* **Exercise brief**
All of the data is to be printed exactly, though the images must be left off.

════════

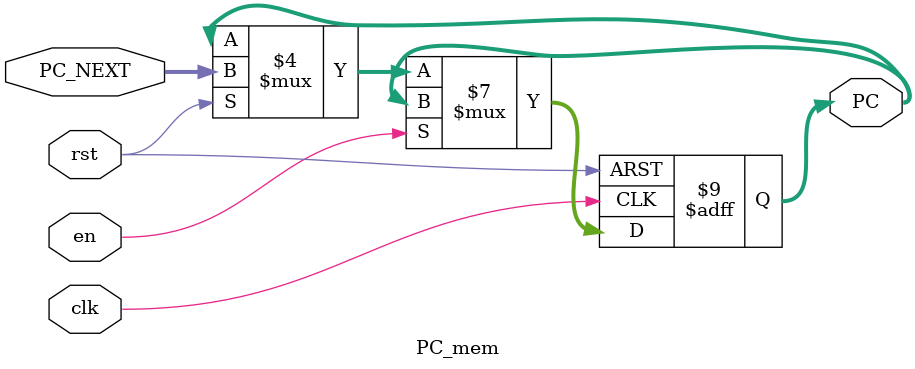
<source format=v>
`timescale 1ns / 1ps


module PC_mem(PC_NEXT,clk,rst,PC,en);
input [31:0] PC_NEXT;
input clk,rst,en;
output reg [31:0] PC;

always @ (posedge clk or negedge rst)

if(rst == 1'b0)
begin
    PC <= 32'h00000000; 
end

else if (en)
begin
 PC <= PC;
 end
 
 else if(rst == 1'b1)
 begin
  PC <= PC_NEXT;
 end



endmodule
</source>
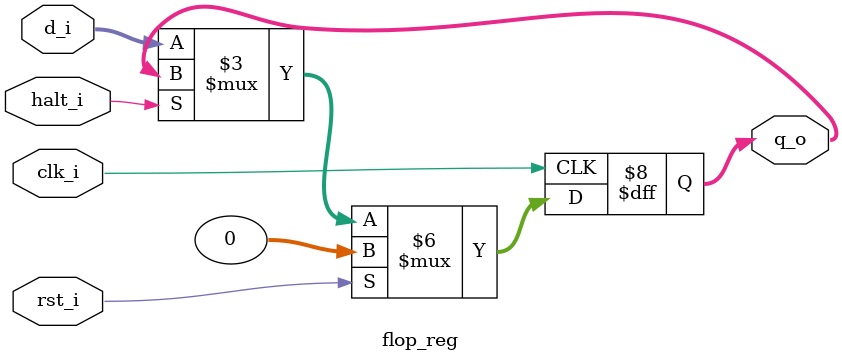
<source format=sv>
`timescale 1ns / 1ps

module flop_reg #(
  parameter DataWidth = 32
)(
  input  logic rst_i,
  input  logic clk_i,
  input  logic halt_i,
  input  logic [DataWidth-1:0] d_i,
  output logic [DataWidth-1:0] q_o
);

always_ff @(posedge clk_i) begin
  if (rst_i) begin 
    q_o <= '0;
  end else if (!halt_i) begin
    q_o <= d_i;
  end
end

endmodule

</source>
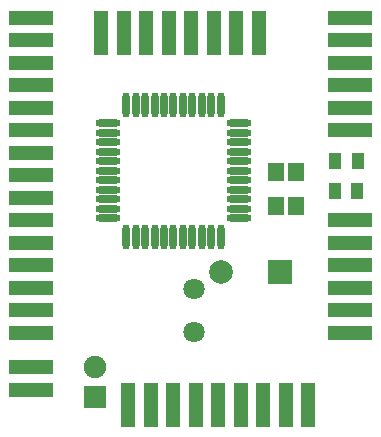
<source format=gts>
G04*
G04 #@! TF.GenerationSoftware,Altium Limited,Altium Designer,22.2.1 (43)*
G04*
G04 Layer_Color=8388736*
%FSTAX25Y25*%
%MOIN*%
G70*
G04*
G04 #@! TF.SameCoordinates,2F0A99F2-06B0-42B4-AD1F-80CD01153156*
G04*
G04*
G04 #@! TF.FilePolarity,Negative*
G04*
G01*
G75*
%ADD23C,0.07099*%
%ADD24R,0.04300X0.05800*%
%ADD25R,0.05524X0.05918*%
%ADD26R,0.14580X0.04816*%
%ADD27R,0.04816X0.14580*%
%ADD28O,0.08280X0.02572*%
%ADD29O,0.02572X0.08280*%
%ADD30R,0.07493X0.07493*%
%ADD31C,0.07493*%
%ADD32R,0.07887X0.07887*%
%ADD33C,0.07887*%
D23*
X0063Y00472D02*
D03*
Y00326D02*
D03*
D24*
X010996Y00898D02*
D03*
X011744D02*
D03*
X010986Y00796D02*
D03*
X0117341D02*
D03*
D25*
X0096846Y0074791D02*
D03*
Y0086209D02*
D03*
X0090153D02*
D03*
Y0074791D02*
D03*
D26*
X0115Y007D02*
D03*
Y00625D02*
D03*
Y0055D02*
D03*
X00085D02*
D03*
Y00625D02*
D03*
Y007D02*
D03*
X0115Y00475D02*
D03*
Y004D02*
D03*
Y00325D02*
D03*
X00085D02*
D03*
Y004D02*
D03*
Y00475D02*
D03*
Y0021D02*
D03*
Y00135D02*
D03*
Y00775D02*
D03*
Y0085D02*
D03*
Y00925D02*
D03*
Y01D02*
D03*
Y01075D02*
D03*
Y0115D02*
D03*
Y01225D02*
D03*
Y013D02*
D03*
Y01375D02*
D03*
X0115Y013D02*
D03*
Y01375D02*
D03*
Y0115D02*
D03*
Y01225D02*
D03*
Y01D02*
D03*
Y01075D02*
D03*
D27*
X0071Y00085D02*
D03*
X00785D02*
D03*
X0101D02*
D03*
X00935D02*
D03*
X0086D02*
D03*
X0041D02*
D03*
X00485D02*
D03*
X0056D02*
D03*
X00635D02*
D03*
X00845Y01325D02*
D03*
X0077D02*
D03*
X0062D02*
D03*
X00695D02*
D03*
X00545D02*
D03*
X0047D02*
D03*
X00395D02*
D03*
X0032D02*
D03*
D28*
X0034053Y0070752D02*
D03*
Y0073902D02*
D03*
Y0077051D02*
D03*
Y0080201D02*
D03*
Y008335D02*
D03*
Y00865D02*
D03*
Y008965D02*
D03*
Y0092799D02*
D03*
Y0095949D02*
D03*
Y0099098D02*
D03*
Y0102248D02*
D03*
X0077947Y0102248D02*
D03*
Y0099098D02*
D03*
Y0095949D02*
D03*
Y0092799D02*
D03*
Y008965D02*
D03*
Y00865D02*
D03*
Y008335D02*
D03*
Y0080201D02*
D03*
Y0077051D02*
D03*
Y0073902D02*
D03*
Y0070752D02*
D03*
D29*
X0040252Y0108447D02*
D03*
X0043402D02*
D03*
X0046551D02*
D03*
X0049701D02*
D03*
X005285D02*
D03*
X0056D02*
D03*
X005915D02*
D03*
X0062299D02*
D03*
X0065449D02*
D03*
X0068598D02*
D03*
X0071748D02*
D03*
Y0064553D02*
D03*
X0068598D02*
D03*
X0065449D02*
D03*
X0062299D02*
D03*
X005915D02*
D03*
X0056D02*
D03*
X005285D02*
D03*
X0049701D02*
D03*
X0046551D02*
D03*
X0043402D02*
D03*
X0040252D02*
D03*
D30*
X003Y0011D02*
D03*
D31*
Y0021D02*
D03*
D32*
X0091543Y00526D02*
D03*
D33*
X0071858D02*
D03*
M02*

</source>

════════

* **Reply to the task**
<source format=v>
`timescale 1ns / 1ps


module PC_mem(PC_NEXT,clk,rst,PC,en);
input [31:0] PC_NEXT;
input clk,rst,en;
output reg [31:0] PC;

always @ (posedge clk or negedge rst)

if(rst == 1'b0)
begin
    PC <= 32'h00000000; 
end

else if (en)
begin
 PC <= PC;
 end
 
 else if(rst == 1'b1)
 begin
  PC <= PC_NEXT;
 end



endmodule
</source>
<source format=sv>
`timescale 1ns / 1ps

module flop_reg #(
  parameter DataWidth = 32
)(
  input  logic rst_i,
  input  logic clk_i,
  input  logic halt_i,
  input  logic [DataWidth-1:0] d_i,
  output logic [DataWidth-1:0] q_o
);

always_ff @(posedge clk_i) begin
  if (rst_i) begin 
    q_o <= '0;
  end else if (!halt_i) begin
    q_o <= d_i;
  end
end

endmodule

</source>
<source format=gts>
G04*
G04 #@! TF.GenerationSoftware,Altium Limited,Altium Designer,22.2.1 (43)*
G04*
G04 Layer_Color=8388736*
%FSTAX25Y25*%
%MOIN*%
G70*
G04*
G04 #@! TF.SameCoordinates,2F0A99F2-06B0-42B4-AD1F-80CD01153156*
G04*
G04*
G04 #@! TF.FilePolarity,Negative*
G04*
G01*
G75*
%ADD23C,0.07099*%
%ADD24R,0.04300X0.05800*%
%ADD25R,0.05524X0.05918*%
%ADD26R,0.14580X0.04816*%
%ADD27R,0.04816X0.14580*%
%ADD28O,0.08280X0.02572*%
%ADD29O,0.02572X0.08280*%
%ADD30R,0.07493X0.07493*%
%ADD31C,0.07493*%
%ADD32R,0.07887X0.07887*%
%ADD33C,0.07887*%
D23*
X0063Y00472D02*
D03*
Y00326D02*
D03*
D24*
X010996Y00898D02*
D03*
X011744D02*
D03*
X010986Y00796D02*
D03*
X0117341D02*
D03*
D25*
X0096846Y0074791D02*
D03*
Y0086209D02*
D03*
X0090153D02*
D03*
Y0074791D02*
D03*
D26*
X0115Y007D02*
D03*
Y00625D02*
D03*
Y0055D02*
D03*
X00085D02*
D03*
Y00625D02*
D03*
Y007D02*
D03*
X0115Y00475D02*
D03*
Y004D02*
D03*
Y00325D02*
D03*
X00085D02*
D03*
Y004D02*
D03*
Y00475D02*
D03*
Y0021D02*
D03*
Y00135D02*
D03*
Y00775D02*
D03*
Y0085D02*
D03*
Y00925D02*
D03*
Y01D02*
D03*
Y01075D02*
D03*
Y0115D02*
D03*
Y01225D02*
D03*
Y013D02*
D03*
Y01375D02*
D03*
X0115Y013D02*
D03*
Y01375D02*
D03*
Y0115D02*
D03*
Y01225D02*
D03*
Y01D02*
D03*
Y01075D02*
D03*
D27*
X0071Y00085D02*
D03*
X00785D02*
D03*
X0101D02*
D03*
X00935D02*
D03*
X0086D02*
D03*
X0041D02*
D03*
X00485D02*
D03*
X0056D02*
D03*
X00635D02*
D03*
X00845Y01325D02*
D03*
X0077D02*
D03*
X0062D02*
D03*
X00695D02*
D03*
X00545D02*
D03*
X0047D02*
D03*
X00395D02*
D03*
X0032D02*
D03*
D28*
X0034053Y0070752D02*
D03*
Y0073902D02*
D03*
Y0077051D02*
D03*
Y0080201D02*
D03*
Y008335D02*
D03*
Y00865D02*
D03*
Y008965D02*
D03*
Y0092799D02*
D03*
Y0095949D02*
D03*
Y0099098D02*
D03*
Y0102248D02*
D03*
X0077947Y0102248D02*
D03*
Y0099098D02*
D03*
Y0095949D02*
D03*
Y0092799D02*
D03*
Y008965D02*
D03*
Y00865D02*
D03*
Y008335D02*
D03*
Y0080201D02*
D03*
Y0077051D02*
D03*
Y0073902D02*
D03*
Y0070752D02*
D03*
D29*
X0040252Y0108447D02*
D03*
X0043402D02*
D03*
X0046551D02*
D03*
X0049701D02*
D03*
X005285D02*
D03*
X0056D02*
D03*
X005915D02*
D03*
X0062299D02*
D03*
X0065449D02*
D03*
X0068598D02*
D03*
X0071748D02*
D03*
Y0064553D02*
D03*
X0068598D02*
D03*
X0065449D02*
D03*
X0062299D02*
D03*
X005915D02*
D03*
X0056D02*
D03*
X005285D02*
D03*
X0049701D02*
D03*
X0046551D02*
D03*
X0043402D02*
D03*
X0040252D02*
D03*
D30*
X003Y0011D02*
D03*
D31*
Y0021D02*
D03*
D32*
X0091543Y00526D02*
D03*
D33*
X0071858D02*
D03*
M02*

</source>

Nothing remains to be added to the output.